§ **What is required**
In the passage about Berry below, which verbs describe what the mother had done with the horses in her albums? List each one.

§ **Passage to read**
------

After closing on the land, I went up to Northern Kentucky to visit with the man I have been seeing, and to meet his mother. While I was there, she showed me her albums full of horses she owned, bred, showed, loved. Flipping through the pages of all these beautiful horses, I saw a spread of this handsome bay yearling. Over the past few months, I had been told that the horse he was telling me about was a chestnut, but when looking at the pictures in front of me, his mother told me that was “Berry”, the same horse her son had been telling me about. This was definitely a plus, because I always had a liking for the bay horses and was glad he had confused Berry with his half brother, a chestnut.

She said she didn’t want to make any promises, but the place she had donated this horse, along with another Arabian, a mare, wasn’t using him in their program anymore. She went on to say that a young girl had been riding him and showed him successfully back in the summer, was his person for a while, and when her birthday rolled around, her parents surprised her with a horse of her own leaving Berry in the dust.
The girl who had taken this young lady’s place, was very inexperienced, rough & heavy handed, teaching him a lot of bad habits, allowing him to get away with everything. Over time he became pushy and disrespectful and she grew tired of dealing with him. This would be, my guess where a lot of his vices come from and before he came to me, it had been a couple of months since his last ride.

Long story short, she spoke with the program director and he agreed to give the horse back despite him wanting to keep him around for his grandkids; who are apparently under the age of 3. Honestly I wouldn’t consider him a child safe horse, at least not right now. She wasn’t too pleased with his condition, and sadly the program she had donated him to be involved in, wasn’t what she originally thought it had been. The horse had been subjected to a lot of inexperienced people without proper instruction or guidance on site. He wasn’t abused, but he was handled mostly by beginner children and young adults who weren’t being supervised by a trainer or experienced horse person. They would go take care of the horses, ride, trail ride, etc. but without any proper riding lessons or horse handling classes. It was kind of like a community farm for a church in the area. They had some children who actually had lessons before and knew what they were doing, but the majority weren’t experienced at all. Almost like going to a dude ranch minus a guide.

------

§ **Dataset extract**
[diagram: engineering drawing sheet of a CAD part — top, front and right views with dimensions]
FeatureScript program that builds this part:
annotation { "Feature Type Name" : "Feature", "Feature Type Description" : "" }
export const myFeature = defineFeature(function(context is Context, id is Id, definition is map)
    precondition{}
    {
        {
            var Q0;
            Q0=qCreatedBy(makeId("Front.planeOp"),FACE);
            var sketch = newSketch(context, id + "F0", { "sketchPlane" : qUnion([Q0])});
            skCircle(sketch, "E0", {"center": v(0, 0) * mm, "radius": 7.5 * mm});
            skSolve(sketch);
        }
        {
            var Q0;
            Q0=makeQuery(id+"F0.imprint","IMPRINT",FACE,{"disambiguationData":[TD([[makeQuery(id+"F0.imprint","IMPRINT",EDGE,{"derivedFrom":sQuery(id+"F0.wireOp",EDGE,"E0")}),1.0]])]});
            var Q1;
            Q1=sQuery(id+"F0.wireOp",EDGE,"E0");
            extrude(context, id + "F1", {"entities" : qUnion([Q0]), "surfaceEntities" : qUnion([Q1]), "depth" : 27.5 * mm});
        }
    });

------

§ **Task solution**
owned, bred, showed, loved